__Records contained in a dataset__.
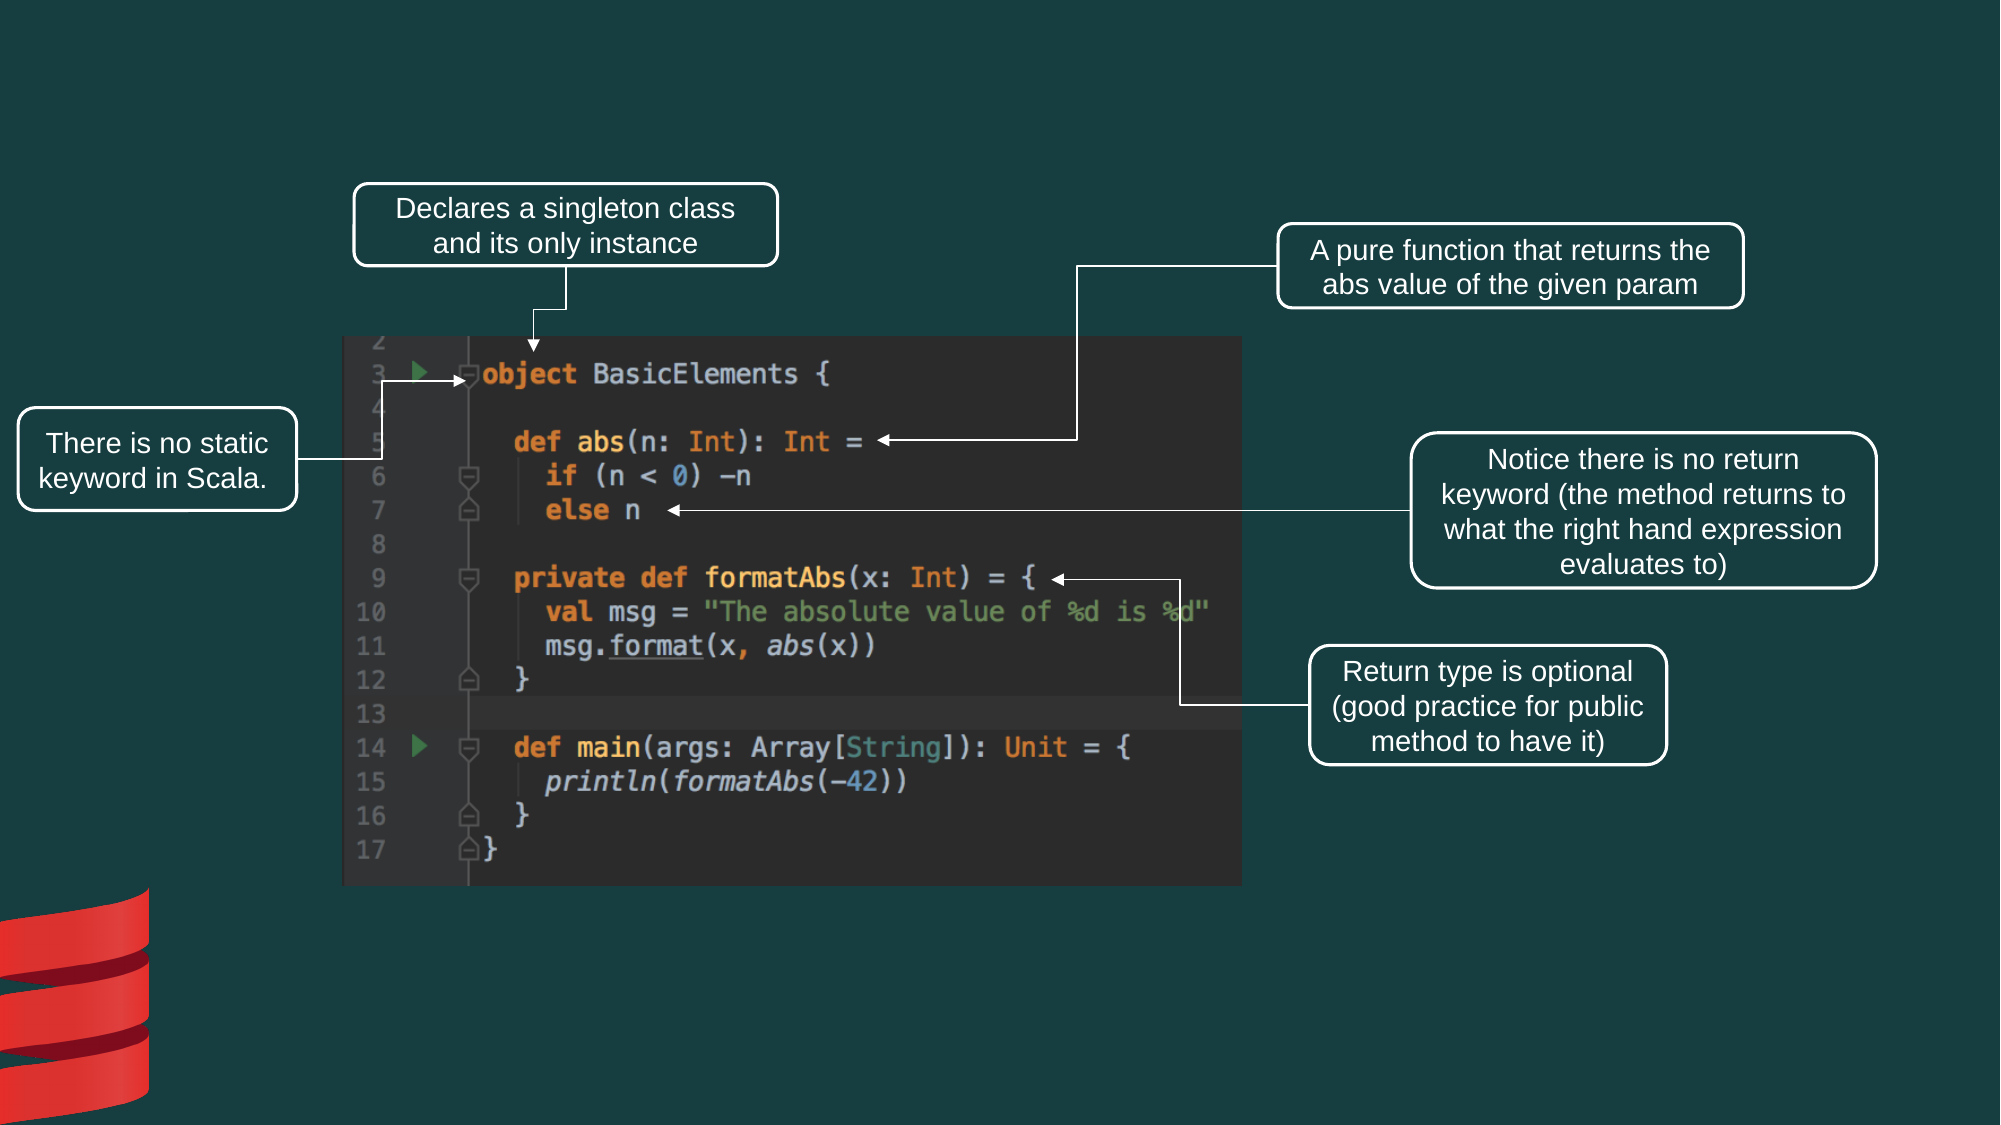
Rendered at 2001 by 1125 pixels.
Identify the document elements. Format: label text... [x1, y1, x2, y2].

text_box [506, 292, 593, 326]
text_box Declares a singleton class and its only instance [352, 182, 780, 268]
text_box Notice there is no return keyword (the method returns to what the right hand expression evaluates to) [1409, 431, 1879, 590]
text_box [296, 380, 467, 460]
picture [342, 335, 1243, 886]
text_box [876, 265, 1279, 441]
text_box A pure function that returns the abs value of the given param [1276, 222, 1745, 310]
picture [0, 884, 149, 1125]
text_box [1051, 579, 1310, 706]
text_box Return type is optional (good practice for public method to have it) [1308, 643, 1669, 767]
text_box There is no static keyword in Scala. [16, 406, 299, 513]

__Job__.
Each entry must be retyped word for word, with every image omitted.

__Exercise result__.
Rendered at 2001 by 1125 pixels.
Identify the document elements. Format: label text... [x1, y1, x2, y2].

text_box [506, 292, 593, 326]
text_box Declares a singleton class and its only instance [352, 182, 780, 268]
text_box Notice there is no return keyword (the method returns to what the right hand expression evaluates to) [1409, 431, 1879, 590]
text_box [296, 380, 467, 460]
picture [342, 335, 1243, 886]
text_box [876, 265, 1279, 441]
text_box A pure function that returns the abs value of the given param [1276, 222, 1745, 310]
picture [0, 884, 149, 1125]
text_box [1051, 579, 1310, 706]
text_box Return type is optional (good practice for public method to have it) [1308, 643, 1669, 767]
text_box There is no static keyword in Scala. [16, 406, 299, 513]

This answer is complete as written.